Reuters reports that German authorities have registered nearly 70,000 unaccompanied minors seeking asylum over the last three years, but critics have argued that some of them may not be minors, and could be falsifying their ages to qualify for benefits and protection from deportation.
A CSU draft resolution calls for mandatory tests for minors seeking asylum when there is doubt about their ages.

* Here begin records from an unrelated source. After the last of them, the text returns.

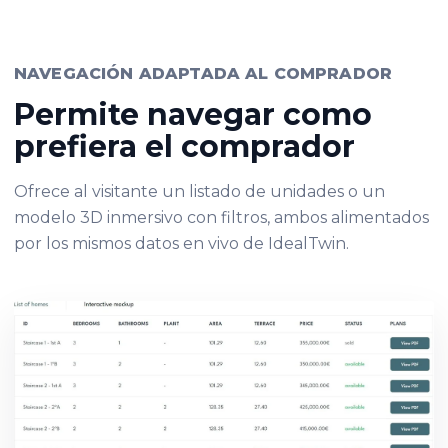
NAVEGACIÓN ADAPTADA AL COMPRADOR
Permite navegar como
prefiera el comprador
Ofrece al visitante un listado de unidades o un
modelo 3D inmersivo con filtros, ambos alimentados
por los mismos datos en vivo de IdealTwin.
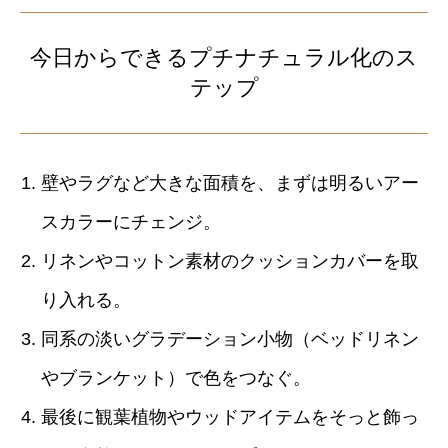
今日からできるプチナチュラル化のス
テップ
壁やラグなど大きな面積を、まずは明るいアー
スカラーにチェンジ。
リネンやコットン素材のクッションカバーを取
り入れる。
同系の淡いグラデーション小物（ベッドリネン
やブランケット）で色をつなぐ。
最後に観葉植物やウッドアイテムをそっと飾っ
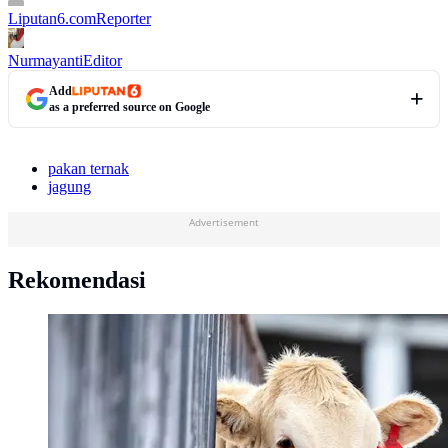
Liputan6.com
Reporter
Nurmayanti
Editor
Add
as a preferred source on Google
pakan ternak
jagung
Advertisement
Rekomendasi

“I believe that we will require in the future, from all allegedly underage refugees for whom we have specific doubts about their minority, a compulsory medical assessment on entering” the country, Stephan Mayer, a CSU domestic policy expert, told Reuters.
Mayer said medical tests in other EU countries such as Austria and Sweden had revealed that a significant proportion of age information provided by asylum seekers was incorrect.
“Particularly, since numerous privileges such as much more complex care and a ban on deportation are tied to the status of being minor,” Mayer said Tuesday.
The head of the German Medical Association, Frank Ulrich Montgomery, said an age test, which could involve X-rays of teeth and wrist bones, could be unethical and inaccurate.
"Ordering such an exam on every refugee would be an invasion of personal well-being,” the association's president Frank Ulrich Montgomery told Süddeutsche Zeitung. “The examination is laborious, expensive and is loaded with major uncertainties.”
The tests involved exposing people to radiation, which is normally impermissible without a medical indication, except in criminal proceedings, he said.